First World Countries providing climate financing are hoping South Africa will act as a blueprint for emerging market economies on how those countries can move away from fossil fuel dependence. This year at COP27, the country once again secured €600-million towards its just energy transition.
While the announcements have been met with great jubilation, concern about the funding being in the form of loans and not mainly grants has caused some unease, as interest rates range from about three to four times higher than those of countries in the global north.
“This weekend in Sharm el-Sheikh, I called not just simply for capacity to match commitment, but also for us to ensure that we have a just industrialisation. The Global South has for too long been the place from which wealth has been extracted and for which there has been no determination to put back into the South the resources to move from primary materials to finished products,” Mottley said.

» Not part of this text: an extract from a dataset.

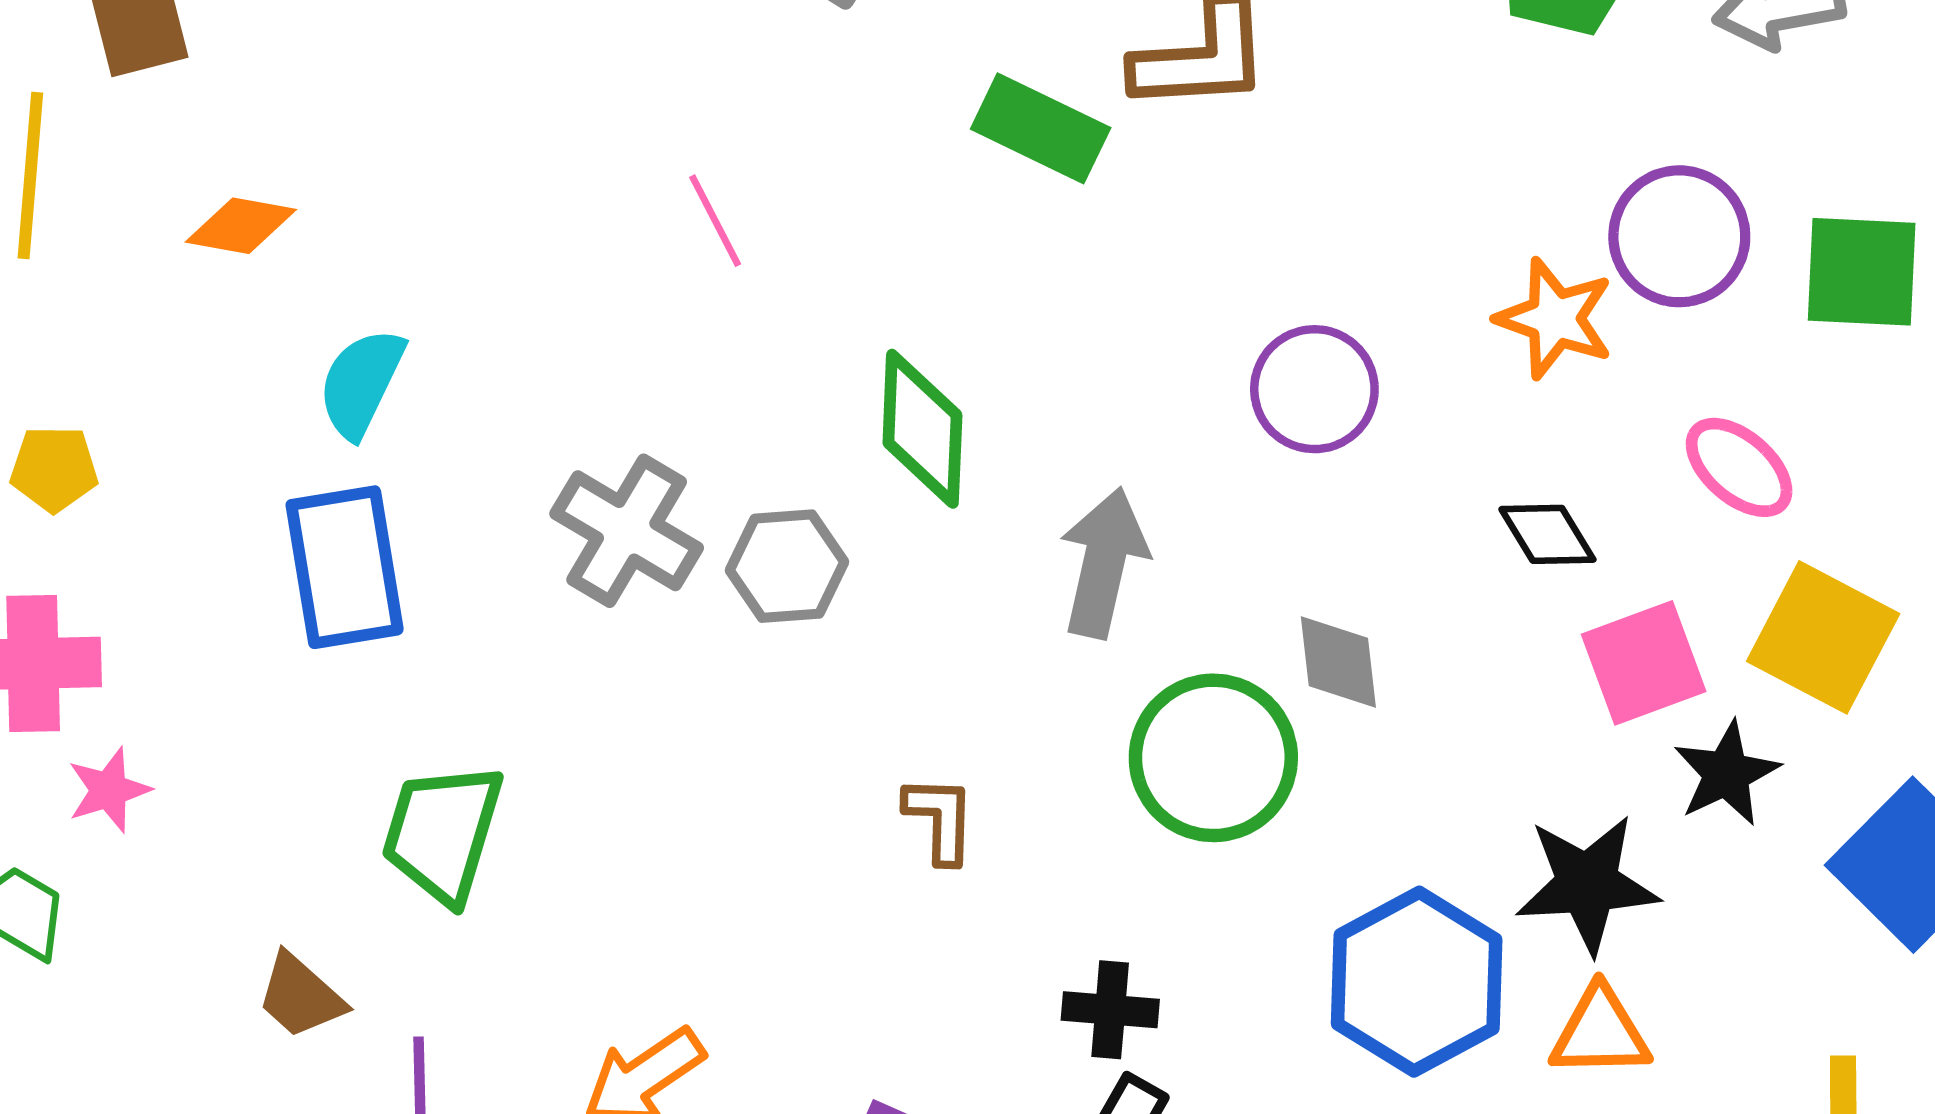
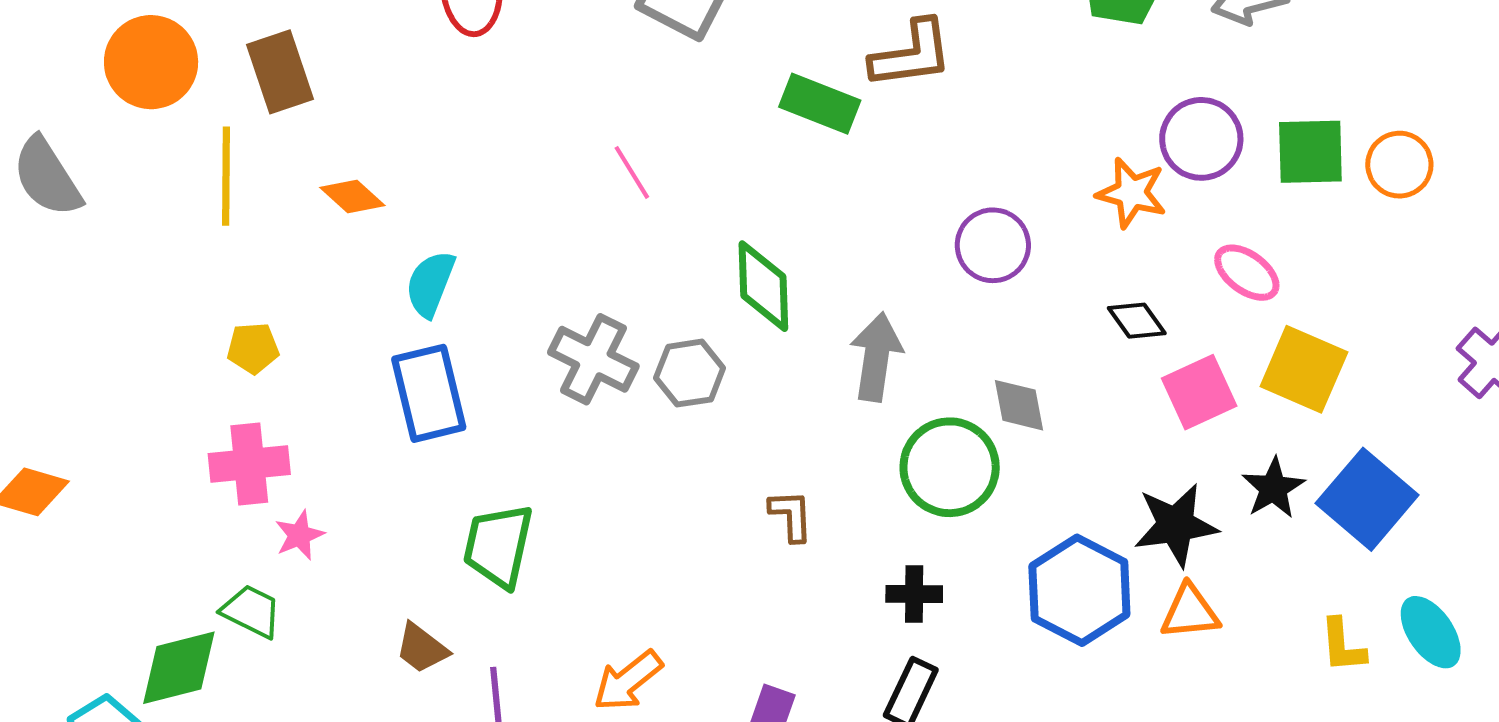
orange diamond: (241, 226) -> (352, 197), turned 36
black star: (1726, 774) -> (1273, 488), moved
black cross: (1110, 1010) -> (914, 594), moved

She said the capacity to ensure a just transition was not in the power of countries in need of climate finance, and there would be more innocent victims as a result of the lack of capacity to manage the transition.
Natural gas has been touted as a transitional fuel, though some environmentalists and academics alike have cautioned against this due to methane emissions and the possibility of stranded assets. Mottley said, however, that the luxury to choose not to use gas by governments that had failed to take action in the past two decades was no longer an option:
“Regrettably, what we are getting is the standoff, because mankind is so consumed with the geopolitics of today’s world that we are forgetting the reality of the planet on which we live… time waits on no one and the climate equally is not waiting on anyone to minimise its impact on our living and way of life.”